▸ Page-level text extractions:
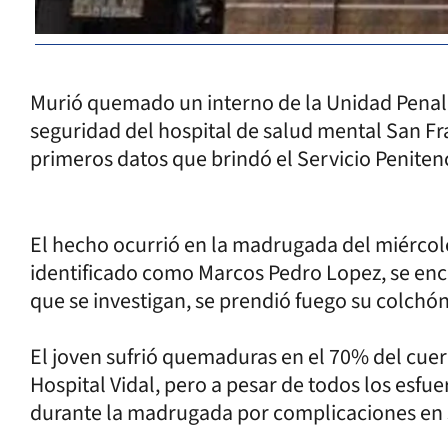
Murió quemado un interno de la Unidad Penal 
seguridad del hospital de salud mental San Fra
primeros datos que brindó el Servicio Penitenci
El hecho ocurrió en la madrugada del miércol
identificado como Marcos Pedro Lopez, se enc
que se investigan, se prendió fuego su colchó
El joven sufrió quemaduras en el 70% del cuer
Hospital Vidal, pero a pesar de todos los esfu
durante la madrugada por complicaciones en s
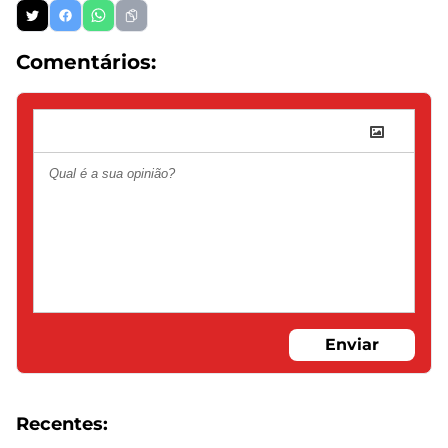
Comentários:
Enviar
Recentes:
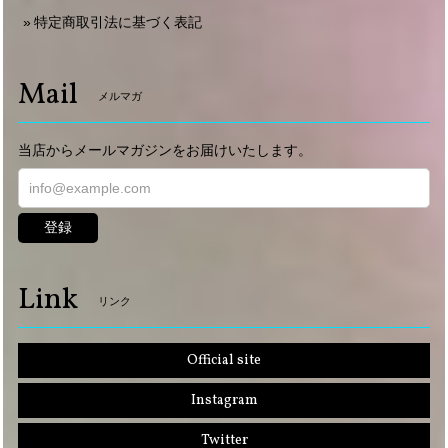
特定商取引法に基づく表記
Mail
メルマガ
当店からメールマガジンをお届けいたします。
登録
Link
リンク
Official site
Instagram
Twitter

---

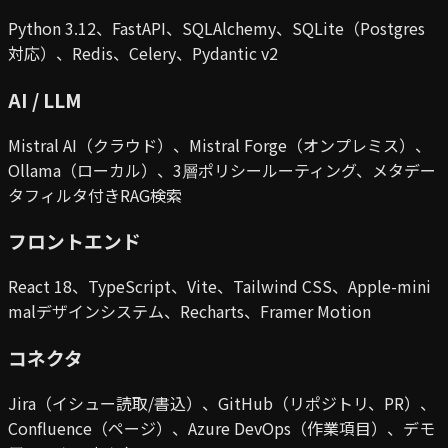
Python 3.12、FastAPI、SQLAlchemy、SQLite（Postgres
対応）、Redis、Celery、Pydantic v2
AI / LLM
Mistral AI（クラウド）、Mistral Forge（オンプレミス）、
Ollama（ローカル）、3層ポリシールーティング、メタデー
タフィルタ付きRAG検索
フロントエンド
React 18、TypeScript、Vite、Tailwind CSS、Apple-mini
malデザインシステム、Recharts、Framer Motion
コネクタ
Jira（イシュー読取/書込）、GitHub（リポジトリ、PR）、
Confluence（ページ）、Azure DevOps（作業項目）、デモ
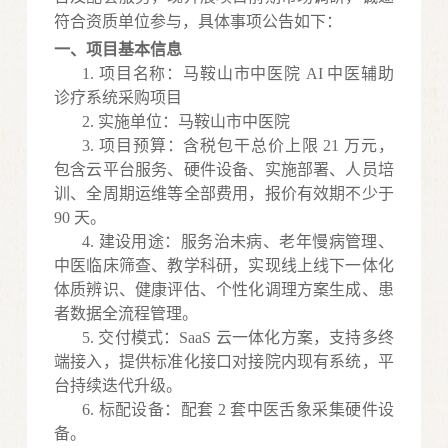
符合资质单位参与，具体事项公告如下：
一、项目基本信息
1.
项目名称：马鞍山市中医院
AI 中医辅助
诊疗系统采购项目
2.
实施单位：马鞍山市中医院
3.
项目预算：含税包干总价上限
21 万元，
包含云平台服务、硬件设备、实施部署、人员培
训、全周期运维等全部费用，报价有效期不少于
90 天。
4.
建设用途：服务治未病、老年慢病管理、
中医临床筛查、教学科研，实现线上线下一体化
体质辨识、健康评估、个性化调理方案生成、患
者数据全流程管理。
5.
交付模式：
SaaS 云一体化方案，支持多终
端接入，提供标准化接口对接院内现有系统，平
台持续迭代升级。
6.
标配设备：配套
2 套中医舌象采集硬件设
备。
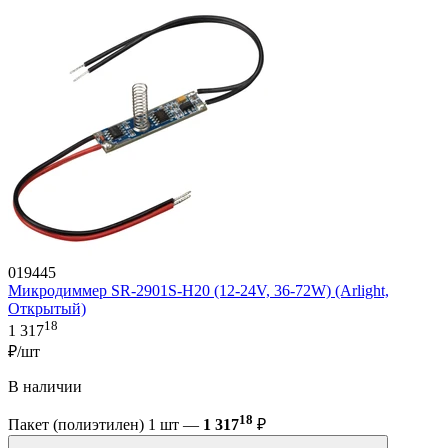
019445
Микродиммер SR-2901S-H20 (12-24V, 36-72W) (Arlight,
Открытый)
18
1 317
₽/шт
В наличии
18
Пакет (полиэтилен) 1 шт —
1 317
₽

▸ EXERCISE DETAILS: Go through the records line by line and count those that contain the string "madrugada". Answer with the count alone.

▸ TASK ANSWER: 2